• _TASK INPUT_
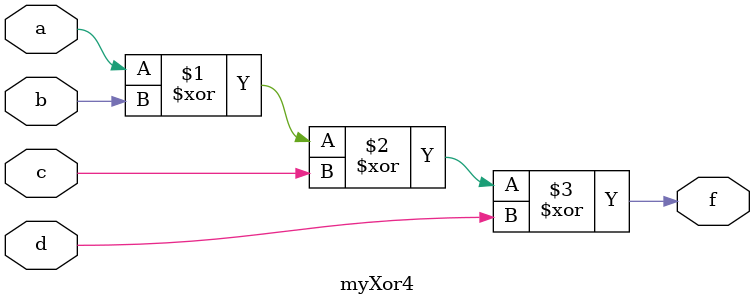
<source format=v>

`timescale 1ns/1ns

module comparison(f, a, b, c, d);
    input a, b, c, d;
    output f;
    wire a, b, c, d, x, y, f;

    xor_via_lut U_lut(x, a, b, c, d);
    myXor4      V_xor(y, a, b, c, d);

    assign f = x ^ y; // compare the results
endmodule

module xor_via_lut(f, a, b, c, d);
    input a, b, c, d;
    output f;

    // Problem 2.6.1, part 2: implement a 4-input XOR gate using a LUT4.
    //
    // Please see my paper notes for how the 0x6996 was derived:
    LUT4 #(16'h6996) U(f, a, b, c, d);
endmodule

module special_function_via_lut(f, a, b, c, d);
    input a, b, c, d;
    output f;

    // Problem 2.6.1, part 3: Implement the function below using a LUT4:
    //
    // f = a.b.c.d + a'.b'.c'.d' + a. d' + a'.b.c' +
    //     b'.d + a'.b.c' + a.b.c'.d + b.c.d + a'.c.d'

    // Please see my paper notes for how the 0xffff was derived:
    LUT4 #(16'hffff) U(f, a, b, c, d);
endmodule

module myXor4(f, a, b, c, d);
    input a, b, c, d;
    output f;

    assign f = a ^ b ^ c ^ d;
endmodule


</source>
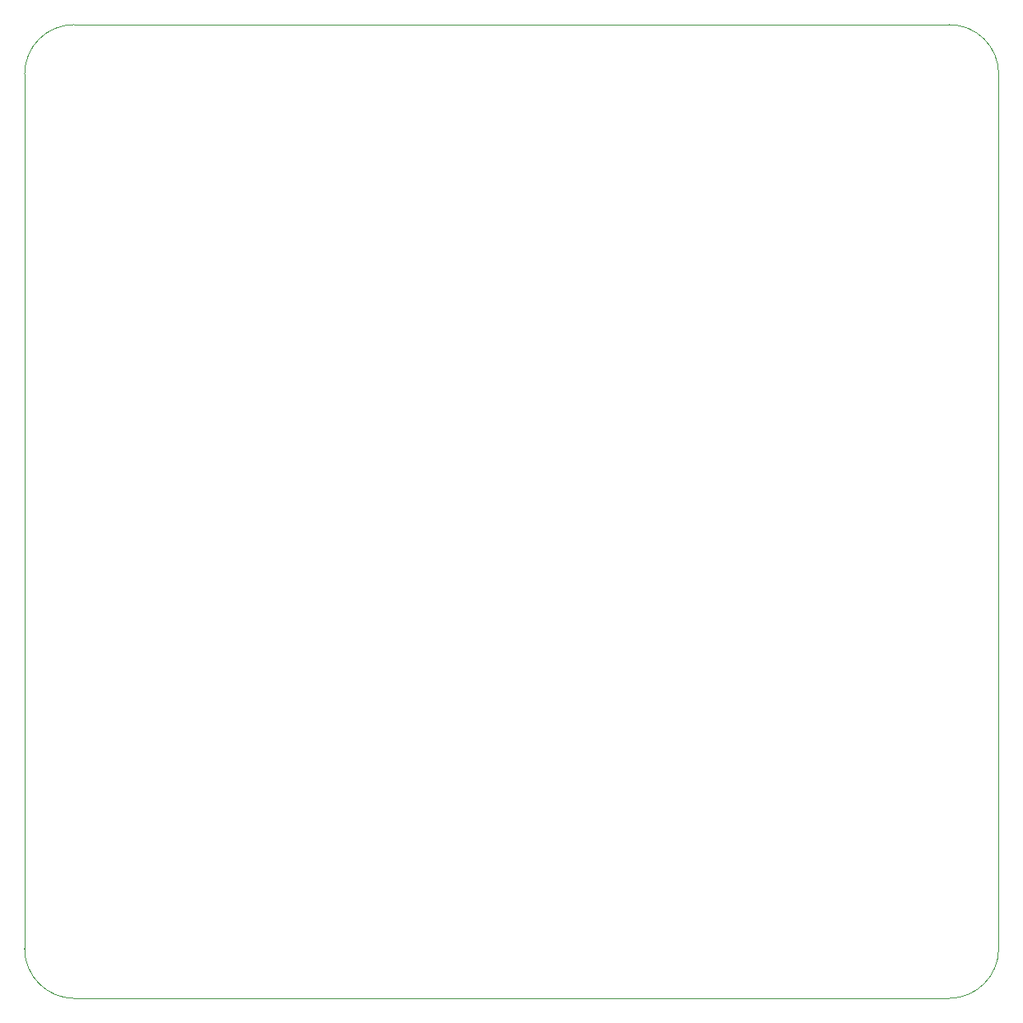
<source format=gbr>
G04 #@! TF.GenerationSoftware,KiCad,Pcbnew,(5.1.5)-3*
G04 #@! TF.CreationDate,2020-08-04T21:29:25-03:00*
G04 #@! TF.ProjectId,TSAL,5453414c-2e6b-4696-9361-645f70636258,rev?*
G04 #@! TF.SameCoordinates,Original*
G04 #@! TF.FileFunction,Profile,NP*
%FSLAX46Y46*%
G04 Gerber Fmt 4.6, Leading zero omitted, Abs format (unit mm)*
G04 Created by KiCad (PCBNEW (5.1.5)-3) date 2020-08-04 21:29:25*
%MOMM*%
%LPD*%
G04 APERTURE LIST*
%ADD10C,0.050000*%
G04 APERTURE END LIST*
D10*
X228854250Y-145592801D02*
X228854250Y-55626000D01*
X228854250Y-145592801D02*
G75*
G02X223773999Y-150723599I-5131050J1D01*
G01*
X133858000Y-150723600D02*
X223774000Y-150723600D01*
X128727200Y-55626000D02*
X128727200Y-145592800D01*
X223774000Y-50546000D02*
X133807200Y-50546000D01*
X128727200Y-55626000D02*
G75*
G02X133807200Y-50546000I5080000J0D01*
G01*
X223774000Y-50546000D02*
G75*
G02X228854000Y-55626000I0J-5080000D01*
G01*
X133858000Y-150723600D02*
G75*
G02X128727200Y-145592800I0J5130800D01*
G01*
M02*

</source>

• _WHAT YOU ARE ASKED TO DO_
Note every line of the entries in which "LIST" appears, and copy it down.

• _FINAL ANSWER_
G04 APERTURE LIST*
G04 APERTURE END LIST*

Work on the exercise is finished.